The next song also comes courtesy of Anti, who records it on another one of his Alcoholics Anonymous tapes. This one is the energetic Japanese rock ballad “Linda Linda” by The Bluehearts, and you can groove to it right here. “Better Things” by The Kinks is one of the harder songs that Beverly has to find, but she eventually manages to get a copy of it to listen to on her walkman. You can listen to the song on this link.

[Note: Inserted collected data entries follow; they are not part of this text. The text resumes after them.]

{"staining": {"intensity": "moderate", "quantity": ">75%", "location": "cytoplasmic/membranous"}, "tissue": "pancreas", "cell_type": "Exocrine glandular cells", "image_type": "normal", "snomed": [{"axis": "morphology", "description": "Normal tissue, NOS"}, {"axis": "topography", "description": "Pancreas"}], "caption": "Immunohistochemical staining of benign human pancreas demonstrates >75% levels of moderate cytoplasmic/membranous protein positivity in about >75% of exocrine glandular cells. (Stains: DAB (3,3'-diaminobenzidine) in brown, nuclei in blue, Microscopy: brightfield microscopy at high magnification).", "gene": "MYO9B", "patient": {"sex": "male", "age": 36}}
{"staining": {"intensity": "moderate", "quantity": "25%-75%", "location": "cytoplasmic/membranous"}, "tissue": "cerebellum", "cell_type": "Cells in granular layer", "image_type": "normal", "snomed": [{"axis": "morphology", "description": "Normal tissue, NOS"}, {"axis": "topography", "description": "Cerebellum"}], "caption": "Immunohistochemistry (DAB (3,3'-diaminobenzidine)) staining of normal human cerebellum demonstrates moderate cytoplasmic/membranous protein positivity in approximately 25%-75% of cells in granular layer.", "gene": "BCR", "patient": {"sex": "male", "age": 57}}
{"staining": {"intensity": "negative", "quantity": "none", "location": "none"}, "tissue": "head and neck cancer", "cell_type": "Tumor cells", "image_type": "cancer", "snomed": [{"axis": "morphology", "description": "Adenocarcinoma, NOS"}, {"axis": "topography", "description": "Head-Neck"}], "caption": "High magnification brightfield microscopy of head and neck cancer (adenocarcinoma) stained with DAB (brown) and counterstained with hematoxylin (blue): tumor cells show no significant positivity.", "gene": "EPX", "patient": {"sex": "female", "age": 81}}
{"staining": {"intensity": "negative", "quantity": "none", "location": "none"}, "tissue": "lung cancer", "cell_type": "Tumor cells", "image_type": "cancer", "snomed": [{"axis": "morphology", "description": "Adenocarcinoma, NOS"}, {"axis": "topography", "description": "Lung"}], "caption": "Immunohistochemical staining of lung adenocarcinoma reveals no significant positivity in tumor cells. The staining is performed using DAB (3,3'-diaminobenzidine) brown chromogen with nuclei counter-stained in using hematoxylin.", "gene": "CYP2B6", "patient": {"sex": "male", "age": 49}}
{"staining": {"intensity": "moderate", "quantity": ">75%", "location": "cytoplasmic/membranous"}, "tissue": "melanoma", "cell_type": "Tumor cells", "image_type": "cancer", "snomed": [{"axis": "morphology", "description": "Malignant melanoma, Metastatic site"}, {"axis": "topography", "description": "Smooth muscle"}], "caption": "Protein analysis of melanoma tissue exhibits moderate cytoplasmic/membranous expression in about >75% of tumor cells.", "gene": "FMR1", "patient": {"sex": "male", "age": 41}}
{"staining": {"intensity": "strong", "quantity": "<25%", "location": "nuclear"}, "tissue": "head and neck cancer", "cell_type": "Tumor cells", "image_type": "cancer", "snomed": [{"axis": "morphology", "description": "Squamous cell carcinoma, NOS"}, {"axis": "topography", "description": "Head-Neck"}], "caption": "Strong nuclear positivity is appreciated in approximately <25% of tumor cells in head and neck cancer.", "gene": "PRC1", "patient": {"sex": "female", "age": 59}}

“I Got a Right” by the iconic proto-punk era band The Stooges is the next song. You can get its anti-establishment riffs right here. Beverly and her friend Ellen, egged on by the class black-sheep Nicky, begin to take on their rock-and-roll personas when they hear “Teacher’s Pet” by The Quick, which you can also rock out to right here. Nicky is also impressed by Beverly and her parents’ choice of music when the young girl mentions “The Quick” in school.
The song, enigmatically titled “The song that reminds me of that day on the hill,” is not real and takes Beverly some time and a small hike to decipher. Along with Ellen and Nicky, she climbs the 1000 steps of the Haunted Staircase at Greenwood Cemetery in Spokane, Washington (where the film is set) to find a swing, which symbolizes the song’s feeling. Unfortunately, this is a tune that you will have to imagine, as no link for it exists. “Crash Right Through It” by The Murderous Ambersons is also a fictional song (and band) that eventually leads Beverly to meet her mother’s only known acquaintance, Wes Kelley.
The film finally wraps up with Gail revealing that the last song, titled “The Wrong Song,” which is an original melody composed by the young protagonist’s parents for her before she was born. As the last bonus song, we thought we’d leave you with Gail’s favorite dance number, which Beverly plays for her in the film’s closing scene. The song is the catchy “Dancing in the Moonlight” by Toploader (originally by Sherman Kelly), and you can listen to it right here.